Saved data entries
● ● ● ●
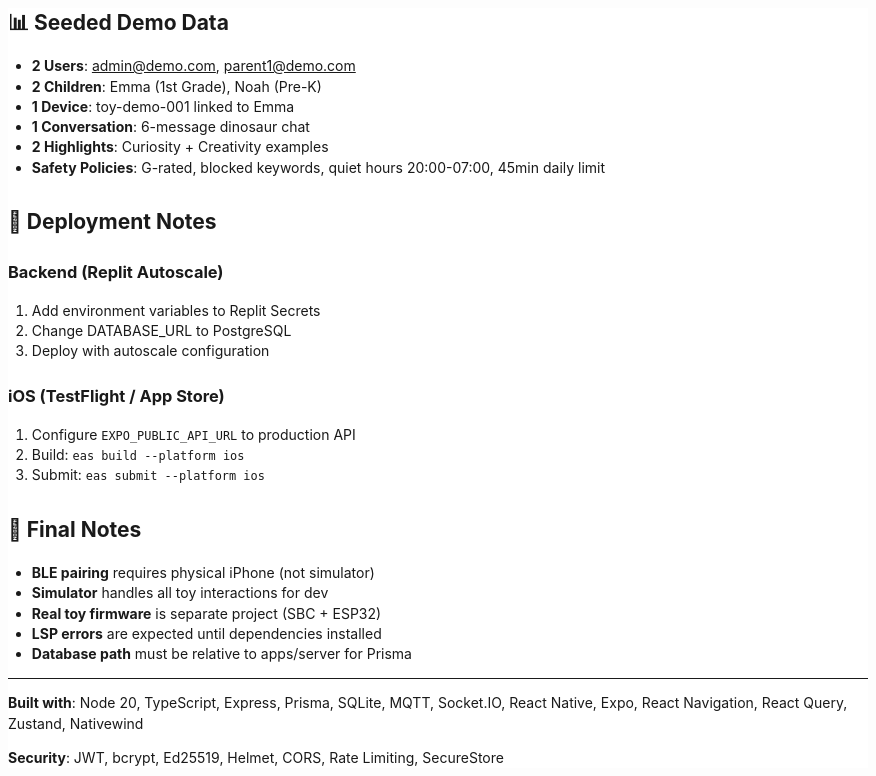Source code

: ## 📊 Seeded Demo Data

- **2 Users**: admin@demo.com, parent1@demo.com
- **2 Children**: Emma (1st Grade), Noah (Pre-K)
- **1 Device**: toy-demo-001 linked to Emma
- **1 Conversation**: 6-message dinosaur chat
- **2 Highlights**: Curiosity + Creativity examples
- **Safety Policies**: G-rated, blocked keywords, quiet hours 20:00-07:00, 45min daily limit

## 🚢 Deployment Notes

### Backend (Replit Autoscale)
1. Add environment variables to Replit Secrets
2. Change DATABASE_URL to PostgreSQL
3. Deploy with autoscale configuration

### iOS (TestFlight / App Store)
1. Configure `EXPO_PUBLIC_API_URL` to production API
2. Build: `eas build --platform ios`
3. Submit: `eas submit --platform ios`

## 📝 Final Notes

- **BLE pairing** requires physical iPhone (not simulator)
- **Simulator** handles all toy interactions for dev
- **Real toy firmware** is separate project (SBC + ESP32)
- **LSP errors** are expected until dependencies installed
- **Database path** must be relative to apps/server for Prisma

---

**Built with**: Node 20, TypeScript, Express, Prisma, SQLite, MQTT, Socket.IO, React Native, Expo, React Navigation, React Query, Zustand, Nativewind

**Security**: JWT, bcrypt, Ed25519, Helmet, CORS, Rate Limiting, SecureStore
● ● ● ●
◆ The problem ◆
Retype every line of the source text in the rows above word for word, leaving out the pictures.

◆ Task result ◆
Source code

: ## 📊 Seeded Demo Data

- **2 Users**: admin@demo.com, parent1@demo.com
- **2 Children**: Emma (1st Grade), Noah (Pre-K)
- **1 Device**: toy-demo-001 linked to Emma
- **1 Conversation**: 6-message dinosaur chat
- **2 Highlights**: Curiosity + Creativity examples
- **Safety Policies**: G-rated, blocked keywords, quiet hours 20:00-07:00, 45min daily limit

## 🚢 Deployment Notes

### Backend (Replit Autoscale)
1. Add environment variables to Replit Secrets
2. Change DATABASE_URL to PostgreSQL
3. Deploy with autoscale configuration

### iOS (TestFlight / App Store)
1. Configure `EXPO_PUBLIC_API_URL` to production API
2. Build: `eas build --platform ios`
3. Submit: `eas submit --platform ios`

## 📝 Final Notes

- **BLE pairing** requires physical iPhone (not simulator)
- **Simulator** handles all toy interactions for dev
- **Real toy firmware** is separate project (SBC + ESP32)
- **LSP errors** are expected until dependencies installed
- **Database path** must be relative to apps/server for Prisma

---

**Built with**: Node 20, TypeScript, Express, Prisma, SQLite, MQTT, Socket.IO, React Native, Expo, React Navigation, React Query, Zustand, Nativewind

**Security**: JWT, bcrypt, Ed25519, Helmet, CORS, Rate Limiting, SecureStore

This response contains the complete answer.